The problems arise most where countries tend to need financial aid. So though Israel can certainly be a dangerous place, it does not pose accounting difficulties, as it is a well-developed nation. Places like Iraq, Afghanistan and parts of Africa are more in the front line here, say those involved in international aid in the UK.
Primary concerns are with the level of petty corruption, but there is also the risk that money, which has been given for health budgets, is diverted to arms. In the past, the UK’s own Department for International Development has acted when this has happened. Clare Short, previously the secretary of state for international development, froze payments to Tanzania in 2002 when it decided to buy in an air traffic control system.
The system was regarded as over-priced and out-dated, but Short also objected to aid money being spent on defence projects.
It is no longer fashionable to tie money too closely to projects, it being thought that such aid interferes with countries’ autonomy. Now ‘budgetary aid’ is provided as part of what are known in the UK as ‘poverty reduction programmes’.

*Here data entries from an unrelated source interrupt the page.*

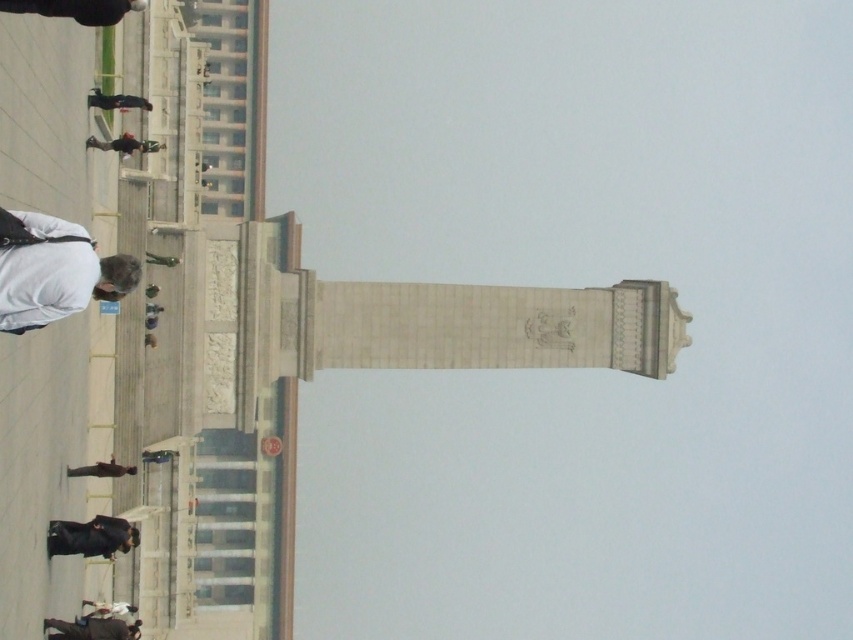
Describe the element at coordinates (125, 145) in the screenshot. I see `black matte skateboard at center` at that location.

Does point (97, 145) come closer to viewer compared to point (73, 468)?

That is False.

Is point (88, 141) positioned behind point (122, 472)?

Yes, it is.

This screenshot has width=853, height=640. Find the location of `black matte skateboard at center`. black matte skateboard at center is located at coordinates (125, 145).

Which is in front, point (155, 198) or point (91, 544)?

Point (91, 544)

Where is `white stone tower at center`? white stone tower at center is located at coordinates (207, 333).

How far apart are white matte skateboard at lower left and green fabric person at lower left?

white matte skateboard at lower left is 19.92 meters from green fabric person at lower left.

Is point (32, 244) in front of point (158, 260)?

Yes, point (32, 244) is in front of point (158, 260).

Where is `white matte skateboard at lower left`? white matte skateboard at lower left is located at coordinates (54, 272).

That is a move that, if anything, must make assessments of accounts even more pressing. Where there is no direct ring-fencing, only consolidated accounts and sophisticated accounting procedures can reveal where the money is going.
The work of auditors is now absolutely critical to evaluating the outcomes of international aid.
Often, such work merely encourages institutional reforms that might have been in the offing anyway, says Ms Udwin: ‘Often our requirements will give the financial controllers extra leverage in reforms they wanted to push through.’
Can you ultimately trust the numbers? Does any of this improvement, while welcome, mean that you can look at balance sheets and sign them off with absolute confidence?
Unfortunately, as so many cases like Enron and Parmalat prove, the answer to that must be that you can never be entirely sure.
In the case of the Palestinian Authority, similarly, the OLAF report concluded that it was ‘impossible to eliminate all risks of misuse from any financial assistance’.
The money could still have gone to terrorists. But as the EC points out, new accounting regulations have had one important consequence, namely that Israel has agreed to fund the Palestinian Authority again.
If Israel can agree to contribute money to the PA’s budget, that says a great deal for what more sophisticated accounting procedures have helped achieve.